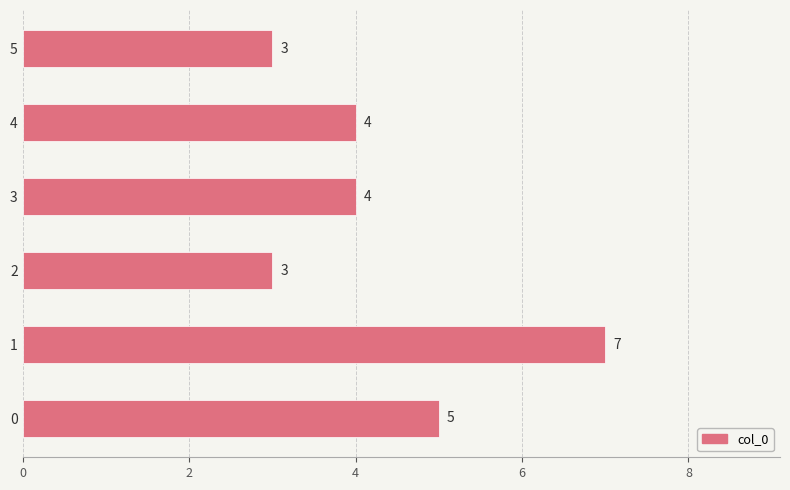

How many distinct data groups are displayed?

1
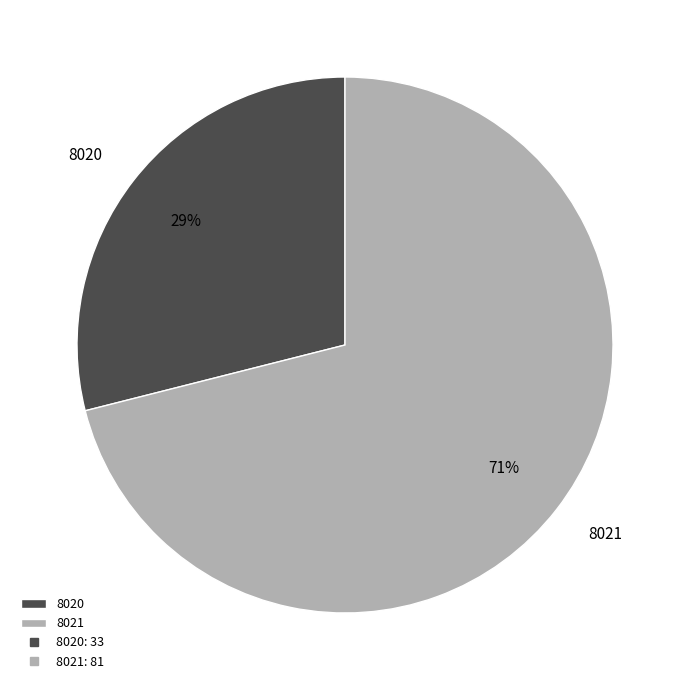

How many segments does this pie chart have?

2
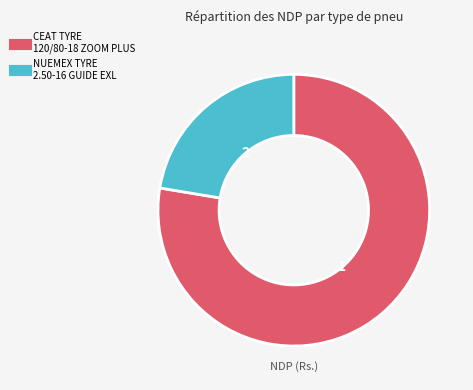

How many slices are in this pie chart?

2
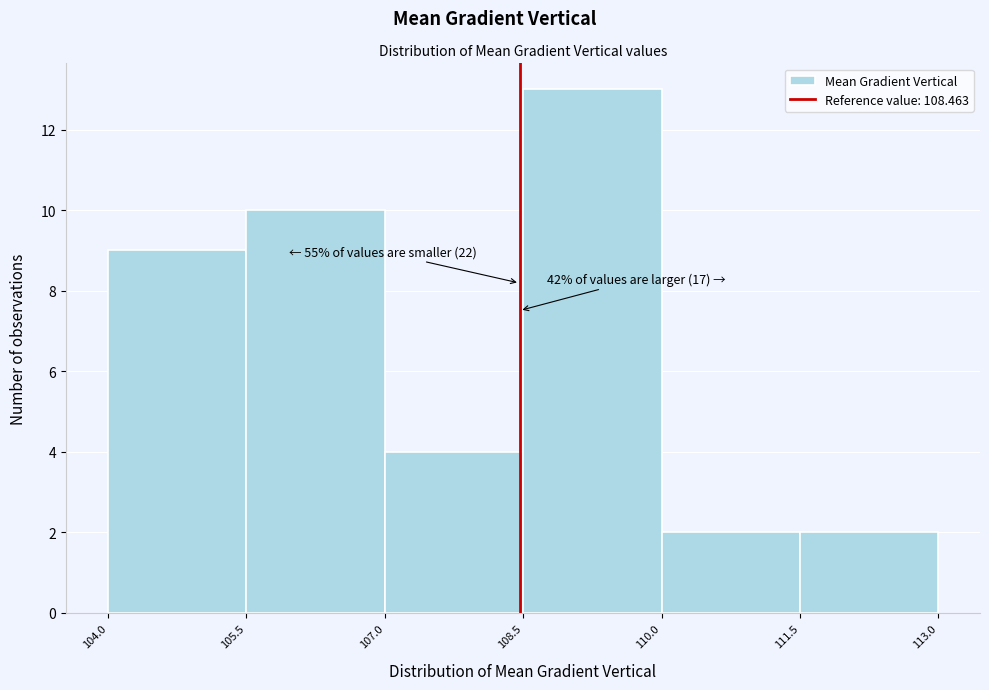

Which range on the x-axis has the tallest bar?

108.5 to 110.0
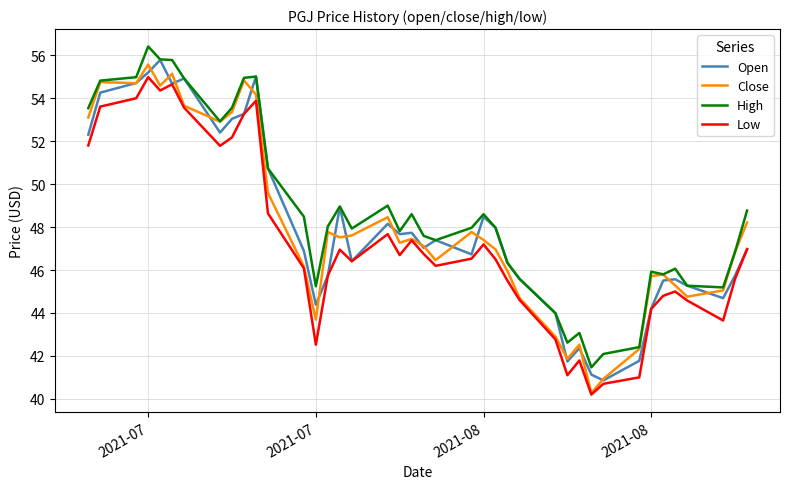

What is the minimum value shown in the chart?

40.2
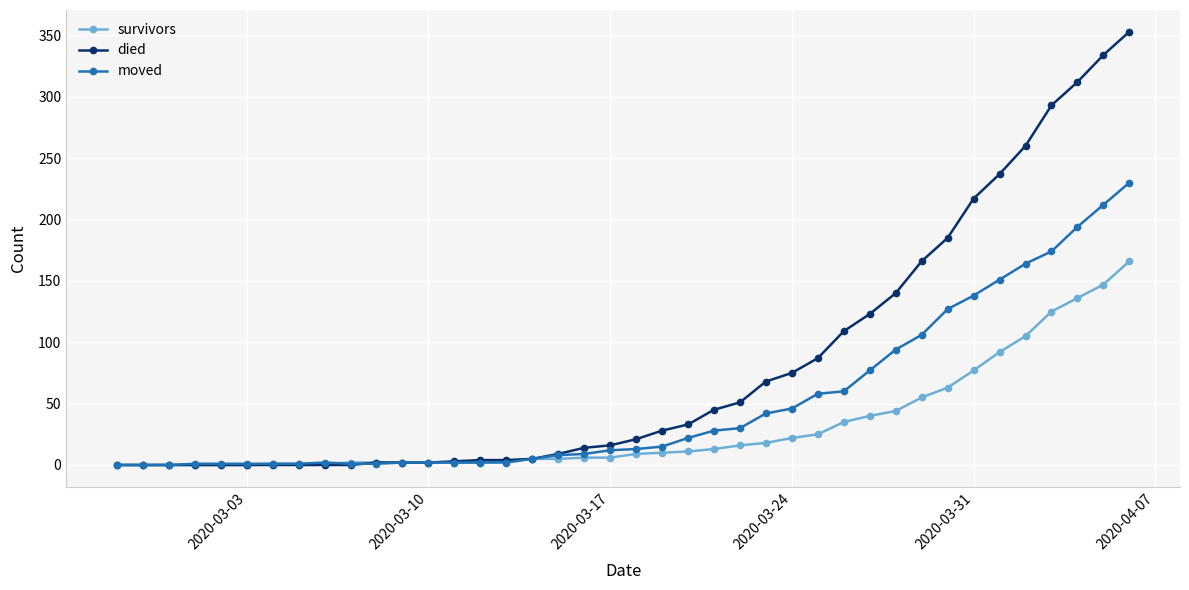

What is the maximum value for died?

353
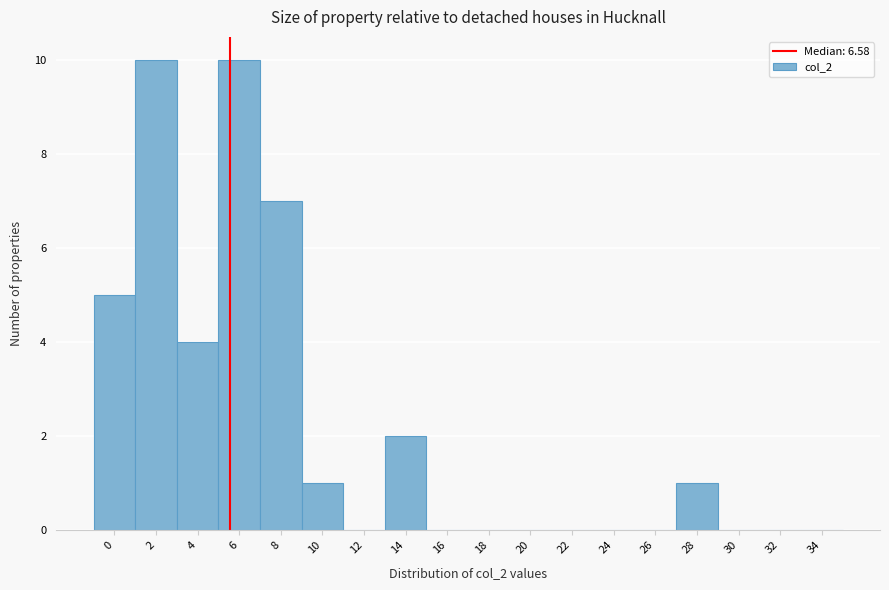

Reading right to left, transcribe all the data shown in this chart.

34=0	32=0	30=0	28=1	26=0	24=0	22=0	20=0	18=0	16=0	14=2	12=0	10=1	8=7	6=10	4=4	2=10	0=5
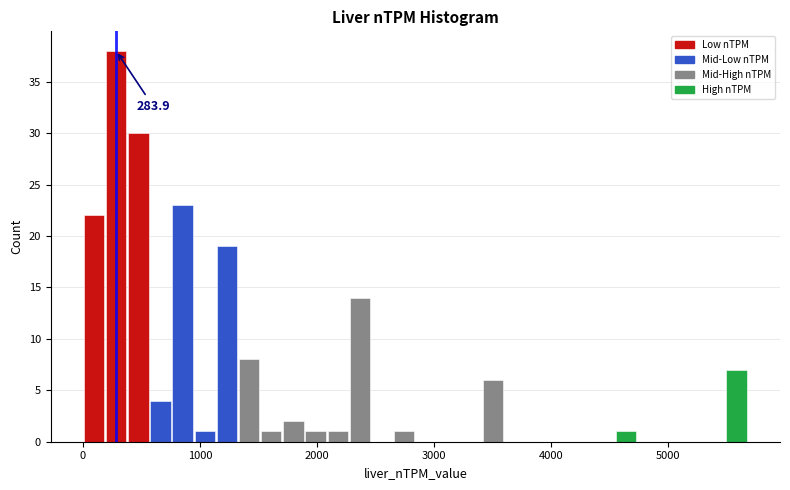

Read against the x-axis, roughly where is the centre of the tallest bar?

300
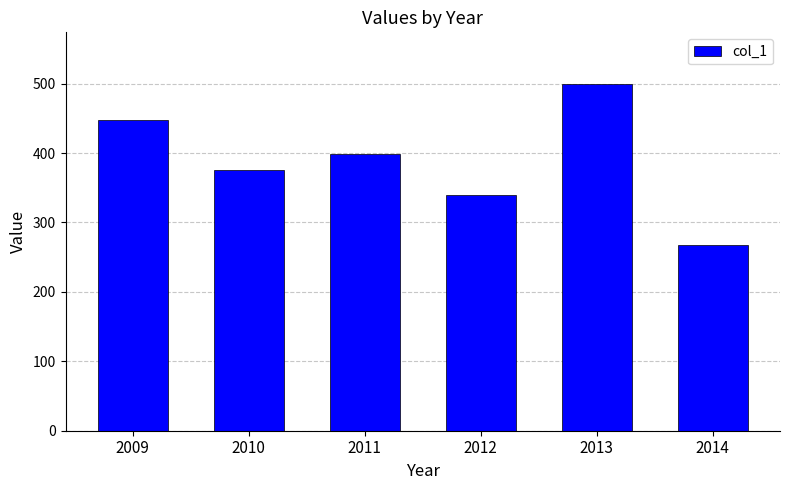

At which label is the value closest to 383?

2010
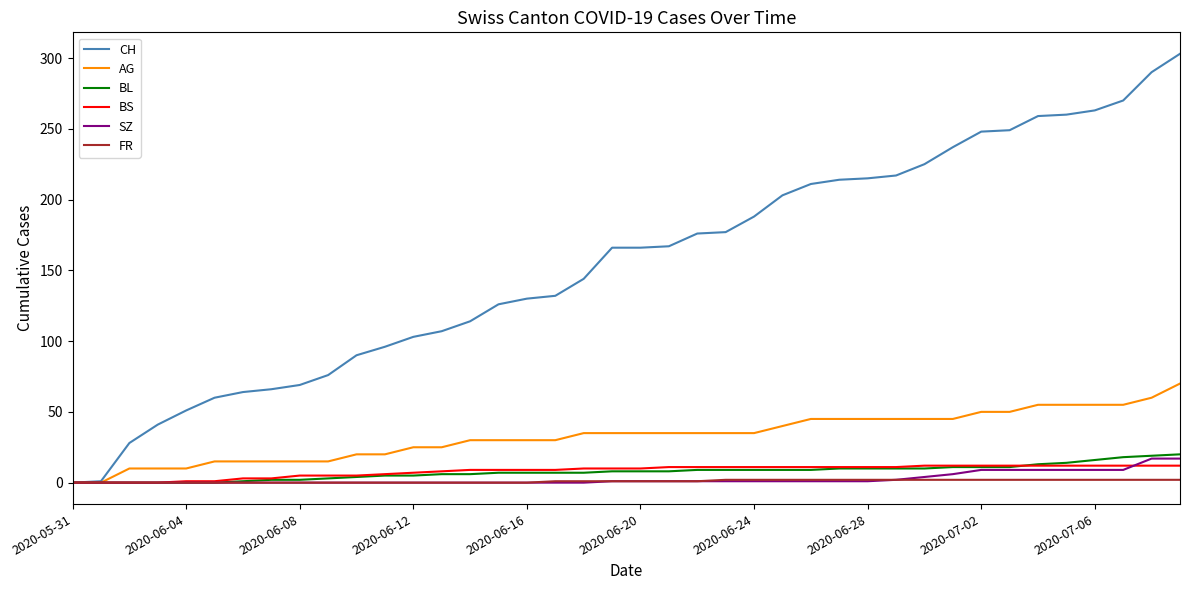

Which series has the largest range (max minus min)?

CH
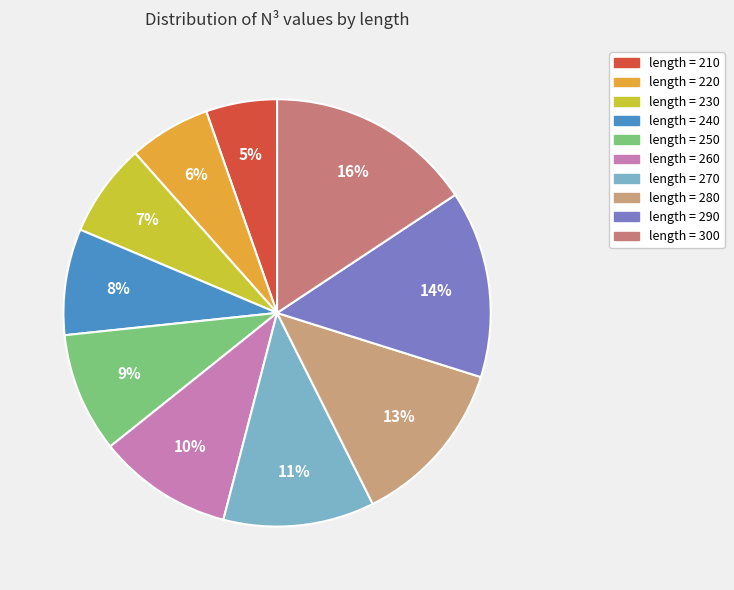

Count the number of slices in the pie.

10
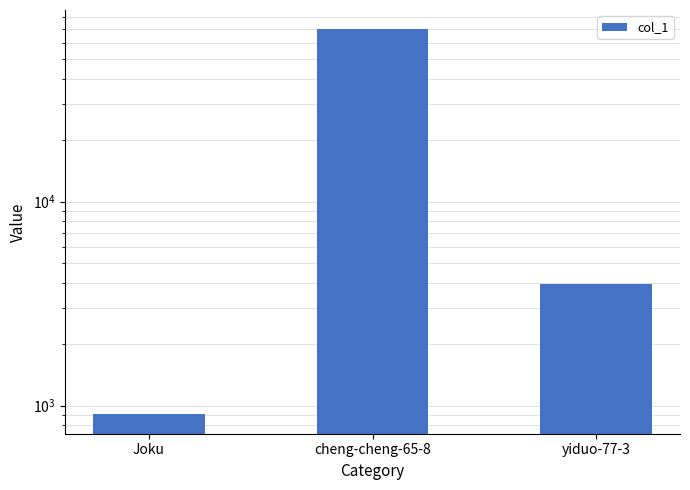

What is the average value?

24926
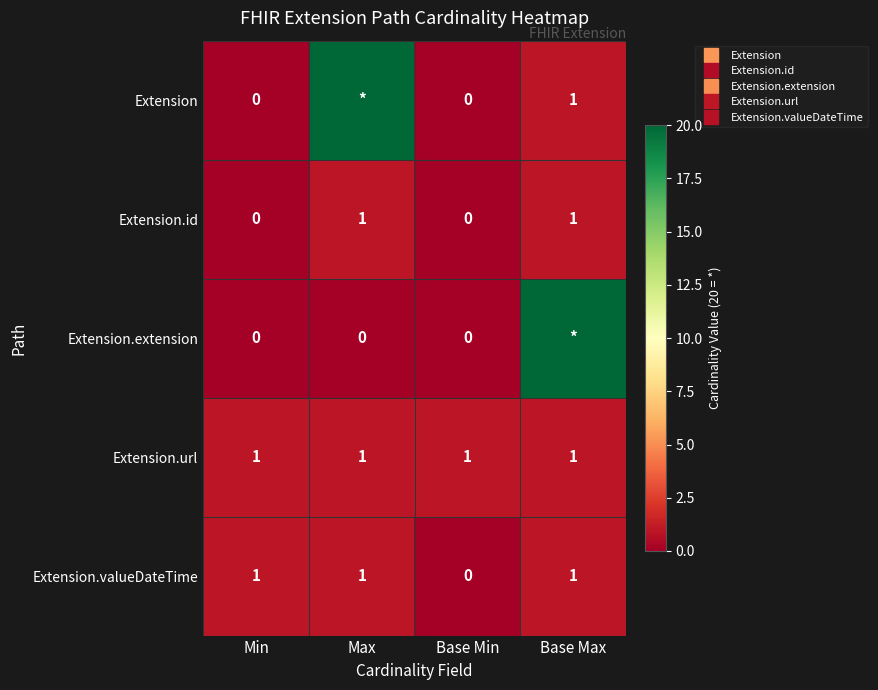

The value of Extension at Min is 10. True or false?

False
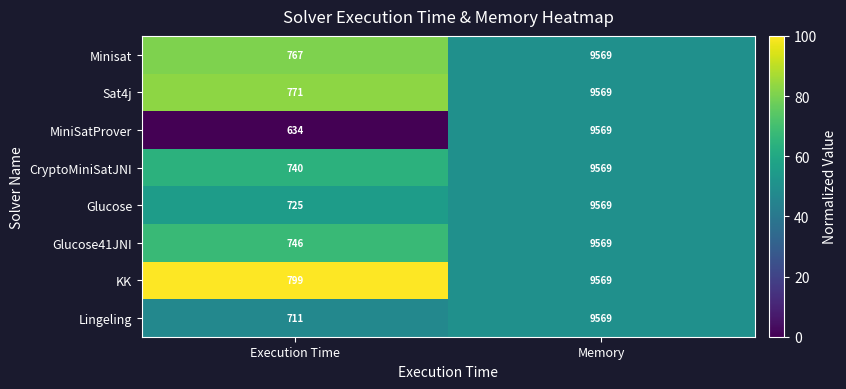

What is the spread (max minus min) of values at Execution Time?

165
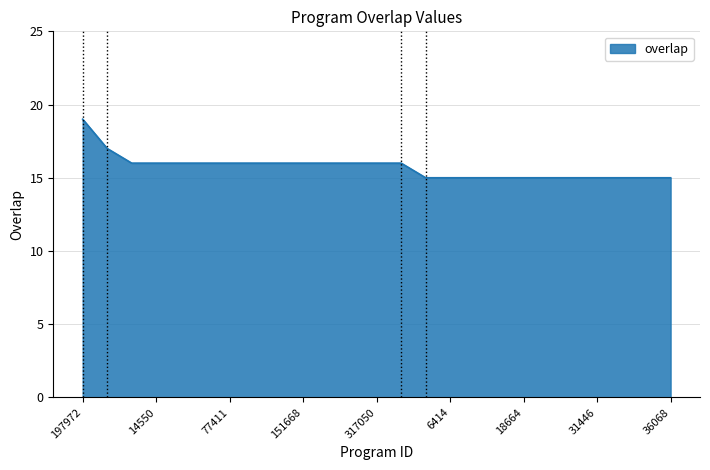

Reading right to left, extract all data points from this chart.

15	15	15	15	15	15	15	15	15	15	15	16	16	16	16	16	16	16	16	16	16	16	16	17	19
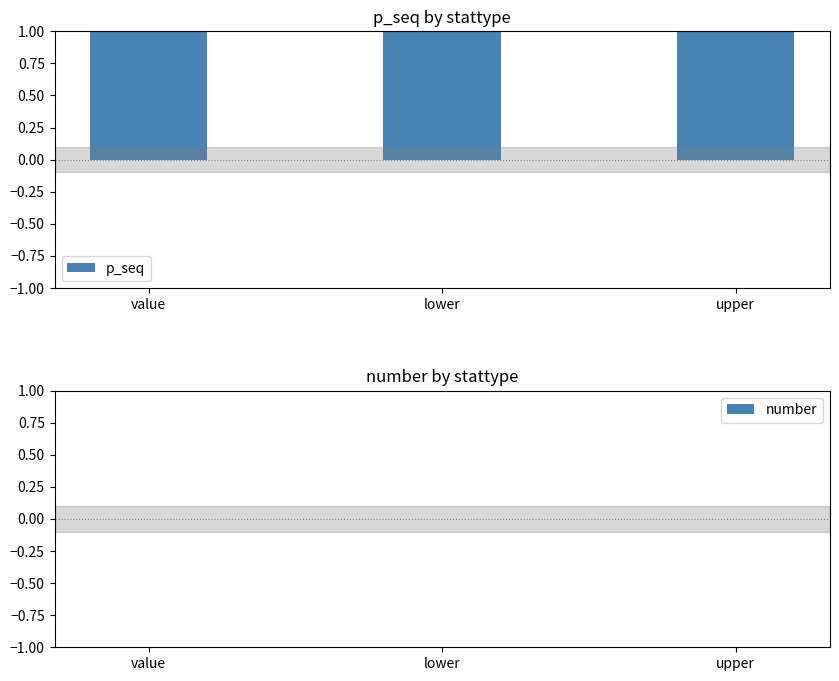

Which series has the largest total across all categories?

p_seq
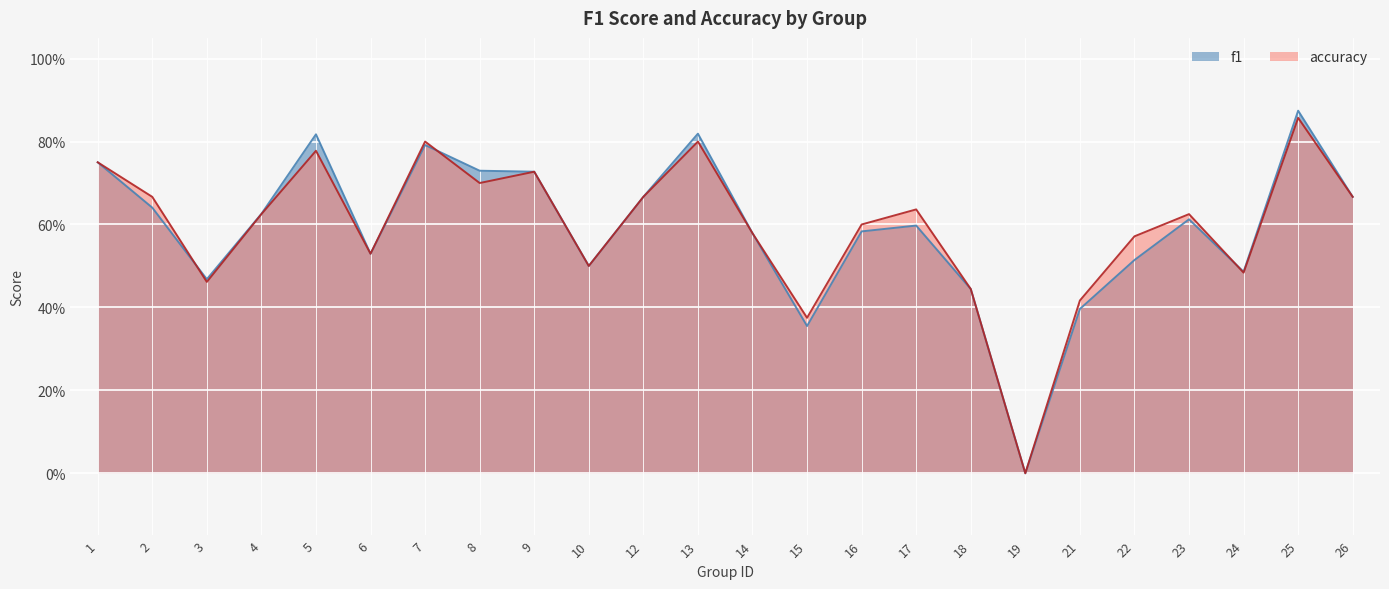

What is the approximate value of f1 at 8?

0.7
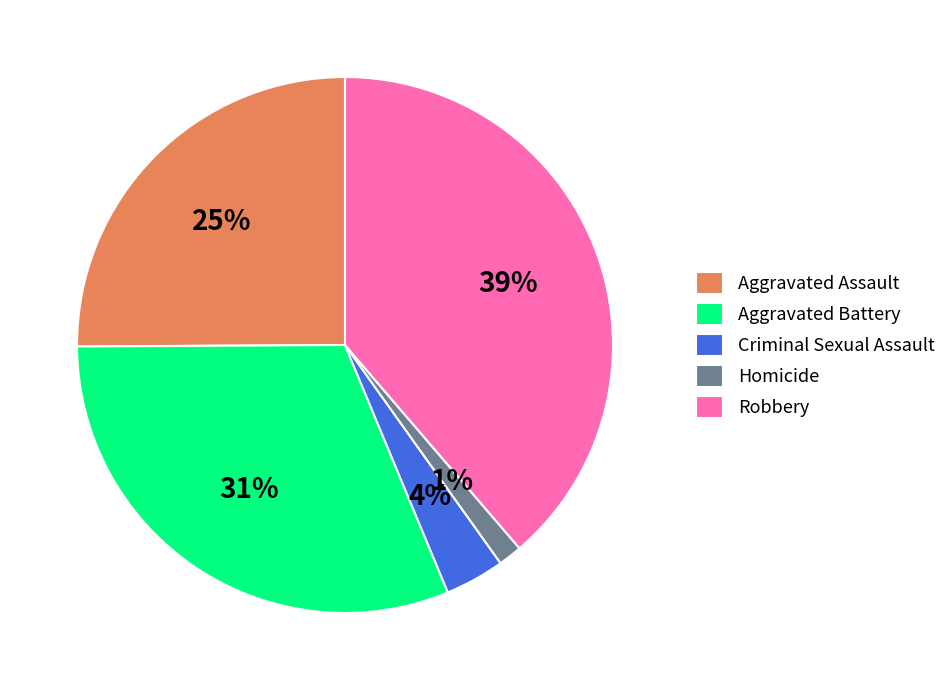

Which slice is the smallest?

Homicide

* [To-do item]: Please return each line of the records that contains the word "right".

* [Task solution]:
Reading right to left, transcribe all the data shown in this chart.
Reading right to left, extract all data points from this chart.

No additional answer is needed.